2) adverse circumstance is processed: select consistent 3 transgenic lines (T-1, T-2, T-4) of growth conditions and contrast, carry out adverse circumstance under arid, salt and cool condition and process.B1: 15d does not water continuously, the growth conditions after arid is processed; B2: after arid is processed, the recovery upgrowth situation normally watering after management 3d; C1: process after 3 times (3d processes 1 time) upgrowth situation at 14d with 300mM NaCl; C2: salt process after to the upgrowth situation of 16d; D1:4 ℃ of cold condition cultivated the upgrowth situation after 16d; D2: after subzero treatment, be cultured to the recovery upgrowth situation of 25d 22 ℃ of normal tempss.

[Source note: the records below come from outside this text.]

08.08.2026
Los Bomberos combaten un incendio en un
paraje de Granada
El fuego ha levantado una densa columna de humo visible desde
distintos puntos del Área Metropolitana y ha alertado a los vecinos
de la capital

3) apple seedling abiotic stress is processed to rear contrast and the transgenic line growing state observed.B1～B2: arid contrasts and wilts after processing, and transgenic line is also wilted, but after rehydration, transgenic line can partially or completely recover growth, and contrast recovers to grow, because excessively arid is dead; C1～C2: after salt is processed, contrast blade is withered, almost can not normal growth, though and overexpression strain is subject to salt damage serious, substantially can grow; D1～D2: contrast spire after deepfreeze 16d and wilt seriously, blade almost reddens completely because of cold, almost can not recover growth; Although and transgenic line blade also reddens because of cold, stop growing, carry out, after the growth of normal temps managing to resume, substantially restoreing normal growth.These results have absolutely proved that MdSIMYB2 gene is a degeneration-resistant relevant gene, and the overexpression of this gene can improve the anti-adversity ability of transgenic apples.

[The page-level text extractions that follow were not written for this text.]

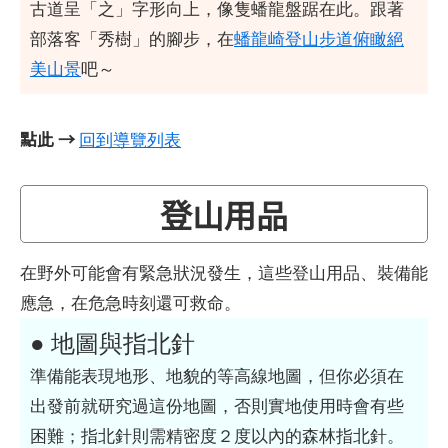
古道呈「之」字形向上，像隻蟠龍盤踞在此。跟著
部落客「秀樹」的腳步，在
蟠龍崎登山步道俯瞰絕
美山景
吧～
點此 →
回到導覽列表
登山用品
在野外可能會有緊急狀況發生，這些登山用品、裝備能
應急，在危急時刻還可救命。
● 地圖與指北針
準備能表現地形、地貌的等高線地圖，但你必須在
出發前就研究過這份地圖，否則實地使用時會有些
困難；指北針則需精密度２度以內的森林指北針。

Loud, high-pitched sound apple root media: 1/2MS or MS+IAA0.2mg/l.

According to above-mentioned technology, from apple, be separated to the myb gene MdSIMYB2 of a R2R3 type, by finding out tomato and apple transfer gene function analysis: it has obvious effect in the extraneous arid of opposing, low temperature and high salt, illustrate that MdSIMYB2 gene can participate in plant opposing abiotic stress process.Can be by annual crops such as this gene transformation wheat, corn, cottons, or the perennial woody plant such as apple, pears, improving its degeneration-resistant border ability, the ability of especially anti-salt, arid and low temperature, improves output, produces important economic benefit and social benefit.

Should be understood that, for those of ordinary skills, can be improved according to the above description or convert, and all these improvement and conversion all should belong to the protection domain of claims of the present invention.

Sequence table

Claims (2)

1. an apple MdSIMYB2 gene, is characterized in that its nucleotide sequence is as shown in SEQ.ID.NO.1; Its nucleotide sequence coded aminoacid sequence is as shown in SEQ.ID.NO.2.

2. the application of apple MdSIMYB2 gene as claimed in claim 1 in improving drought-resistant, the anti-salt of transgenic apples and anti-low temperature ability.